Massive Random Access of M2M Communications in LTE Networks

　

Machine-to-Machine (M2M) communications is one of the most important enabling technologies for the emerging Internet-of-Things paradigm that has found wide applications in various domains such as smart grid, intelligent transportation, and e-health. To facilitate M2M communications, the most natural and appealing solution is the Long Term Evolution (LTE) cellular system owing to its ubiquitous coverage. With many Machine-Type Devices (MTDs) attempting to initiate connection with the Base Station (BS), however, the deluge of access requests will cause severe congestion with low chances of success. Considering the exponential increase in the number of MTDs, there is an urgent need to optimize the access efficiency of LTE networks for accommodating massive access from M2M communications.

Although significant efforts have been made to improve the access performance of MTDs, how to optimally tune the backoff parameters of each device to maximize the access efficiency has remained largely unknown. The challenge originates from the lack of proper modeling of the random access process of LTE networks. Existing models either exclude the device-level input parameters by ignoring the queueing behavior of each MTD, or become unscalable in the massive access scenarios, neither of which can facilitate the optimization of access performance of massive MTDs. As we pointed out in [Dai'12] and [Dai'13], a random-access network can be regarded as a multi-queue-single-server system, and the key to performance analysis lies in proper characterization of the service time distribution, which is difficult to obtain with either each node's queue completely ignored or interactions among nodes' queues taken into full consideration. To reduce the modeling complexity, we demonstrated in [Dai'12] and [Dai'13] that a scalable node-centric model can be established by treating each node's queue as an independent queueing system with identically distributed service time, which consists of two parts: 1) state characterization of each individual head-of-line (HOL) packet; and 2) characterization of network steady-state points based on the fixed-point equations of limiting probability of successful transmission of HOL packets. The proposed modeling methodology has been successfully applied to WiFi networks, and shown to be accurate. In most scenarios, the network steady-state points can be obtained as explicit functions of key system parameters such as the number of nodes and the backoff window size/transmission probability of each node, based on which the optimal network performance can further be characterized.

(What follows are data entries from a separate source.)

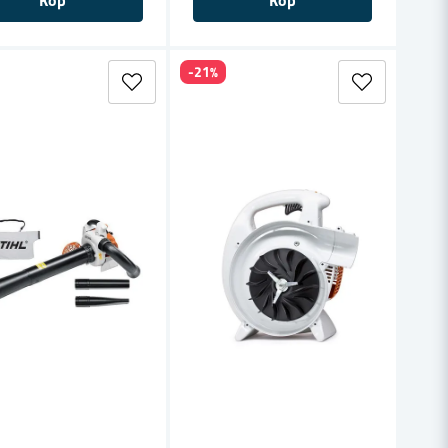
Köp
Köp
-21%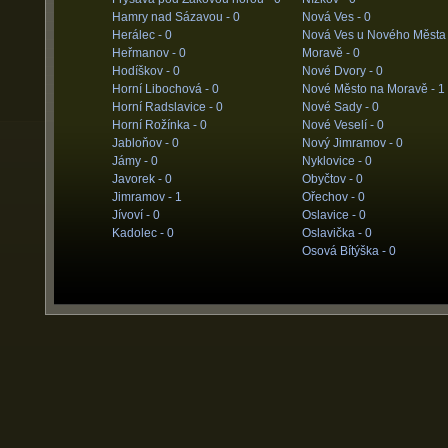
Hamry nad Sázavou -
0
Nová Ves -
0
Herálec -
0
Nová Ves u Nového Města
Heřmanov -
0
Moravě -
0
Hodíškov -
0
Nové Dvory -
0
Horní Libochová -
0
Nové Město na Moravě -
1
Horní Radslavice -
0
Nové Sady -
0
Horní Rožínka -
0
Nové Veselí -
0
Jabloňov -
0
Nový Jimramov -
0
Jámy -
0
Nyklovice -
0
Javorek -
0
Obyčtov -
0
Jimramov -
1
Ořechov -
0
Jívoví -
0
Oslavice -
0
Kadolec -
0
Oslavička -
0
Osová Bítýška -
0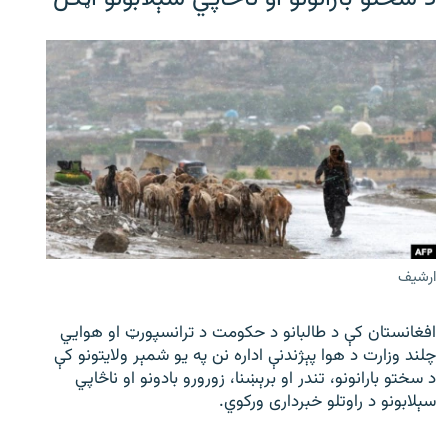
ارشیف
افغانستان کې د طالبانو د حکومت د ترانسپورټ او هوايي
چلند وزارت د هوا پېژندنې اداره نن په یو شمېر ولایتونو کې
د سختو بارانونو، تندر او برېښنا، زورورو بادونو او ناڅاپي
سېلابونو د راوتلو خبرداری ورکوي.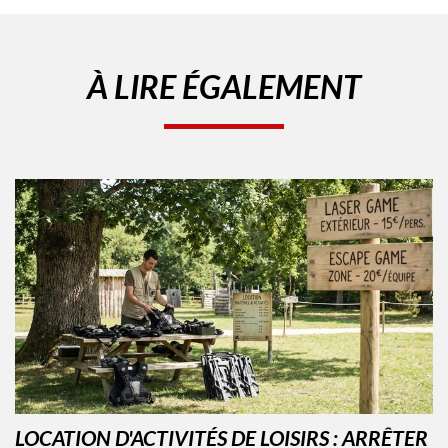
À LIRE ÉGALEMENT
LOCATION D'ACTIVITÉS DE LOISIRS : ARRÊTER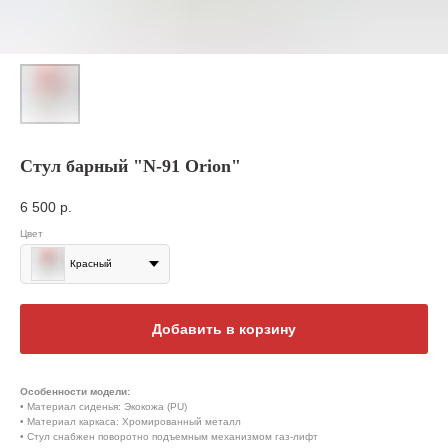
Стул барный "N-91 Orion"
6 500
р.
Цвет
Красный
Добавить в корзину
Особенности модели:
• Материал сиденья: Экокожа (PU)
• Материал каркаса: Хромированный металл
• Стул снабжен поворотно подъемным механизмом газ-лифт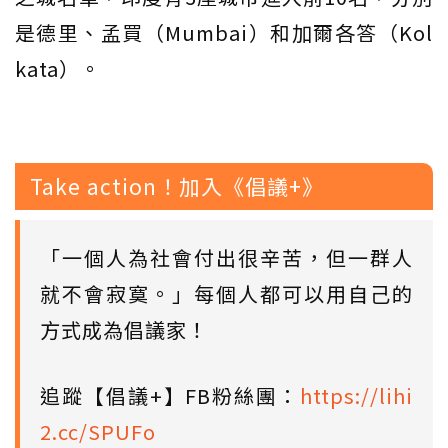
是德里、孟買（Mumbai）和加爾各答（Kol
kata）。
Take action！加入《倡議+》
「一個人為社會付出很辛苦，但一群人
就不會寂寞。」每個人都可以用自己的
方式成為倡議家！
追蹤【倡議+】FB粉絲團：
https://lihi
2.cc/SPUFo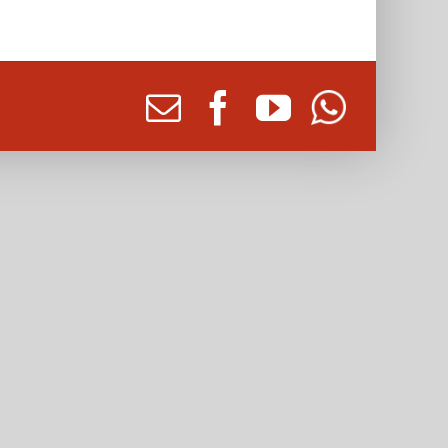
Email
facebook
youtube
Whatsap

The above model, however, cannot be directly applied to M2M communications in LTE networks. Specifically, a basic assumption of the aforementioned studies is that each single packet in nodes' queues has to contend for channel access. In LTE networks, however, a connection would first be established between a device and the BS before the device starts to transmit its data packets. That is, each device with data packets to transmit first sends a connection request to the BS, and if a device's request is successfully received, then the BS will allocate resource blocks for the device to clear its data queue. We can see that the connection-based random access adopted in the LTE networks differs from the conventional packet-based random access in that the data packets do not contend for the channel individually, which calls for new scalable node-centric models.

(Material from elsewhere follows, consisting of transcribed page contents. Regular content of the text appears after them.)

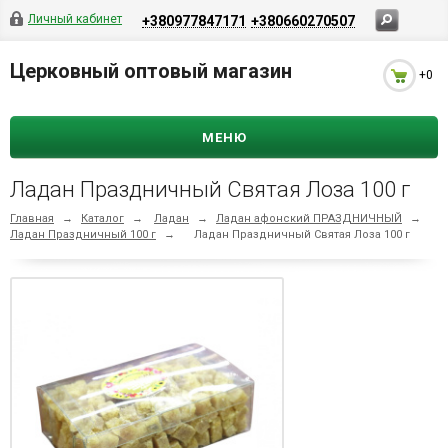
Личный кабинет
+380977847171
+380660270507
Церковный оптовый магазин
+0
МЕНЮ
Ладан Праздничный Святая Лоза 100 г
Главная
→
Каталог
→
Ладан
→
Ладан афонский ПРАЗДНИЧНЫЙ
→
Ладан Праздничный 100 г
→
Ладан Праздничный Святая Лоза 100 г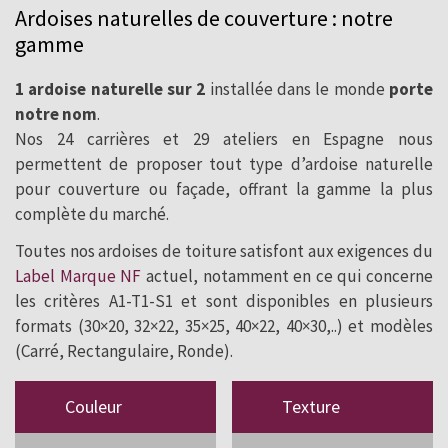
Ardoises naturelles de couverture : notre
pour toitures et façades.
gamme
1 ardoise naturelle sur 2
installée dans le monde
porte
notre nom
.
Nos 24 carrières et 29 ateliers en Espagne nous
permettent de proposer tout type d’ardoise naturelle
pour couverture ou façade, offrant la gamme la plus
complète du marché.
Toutes nos ardoises de toiture satisfont aux exigences du
Label Marque NF
actuel, notamment en ce qui concerne
les critères A1-T1-S1 et sont disponibles en plusieurs
formats (30×20, 32×22, 35×25, 40×22, 40×30,..) et modèles
(Carré, Rectangulaire, Ronde).
Couleur
Texture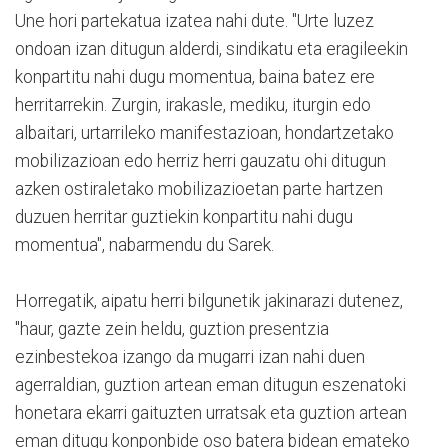
Une hori partekatua izatea nahi dute. "Urte luzez
ondoan izan ditugun alderdi, sindikatu eta eragileekin
konpartitu nahi dugu momentua, baina batez ere
herritarrekin. Zurgin, irakasle, mediku, iturgin edo
albaitari, urtarrileko manifestazioan, hondartzetako
mobilizazioan edo herriz herri gauzatu ohi ditugun
azken ostiraletako mobilizazioetan parte hartzen
duzuen herritar guztiekin konpartitu nahi dugu
momentua", nabarmendu du Sarek.
Horregatik, aipatu herri bilgunetik jakinarazi dutenez,
"haur, gazte zein heldu, guztion presentzia
ezinbestekoa izango da mugarri izan nahi duen
agerraldian, guztion artean eman ditugun eszenatoki
honetara ekarri gaituzten urratsak eta guztion artean
eman ditugu konponbide oso batera bidean emateko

In this paper, we propose a new analytical framework for optimizing the access efficiency of M2M communications in LTE networks. Specifically, to capture the key feature of connection-based random access process, a novel double-queue model is established, where each MTD has one request queue and one data queue, and only the request queue is involved in the contention. By characterizing the state transition of each access request, the network steady-state points are obtained as the non-zero roots of the single fixed-point equation of the limiting probability of successful transmission of access requests. The complexity is independent of the number of MTDs even with the queueing behavior of each MTD taken into consideration, which is highly attractive in the massive access scenario.

To evaluate the access efficiency, the network throughput is further characterized, and optimized by properly choosing the backoff parameters including the Access Class Barring (ACB) factor and the Uniform Backoff (UB) window size. The analysis reveals that the maximum network throughput is solely determined by the number of preambles, and can be achieved by either tuning the ACB factor or the UB window size based on statistical information such as the traffic input rate of each MTD. Simulation results corroborate that with the optimal tuning of backoff parameters, the network throughput can remain at the highest level regardless of how many MTDs in the network, and is robust against feedback errors of the traffic input rate and burstiness of data arrivals.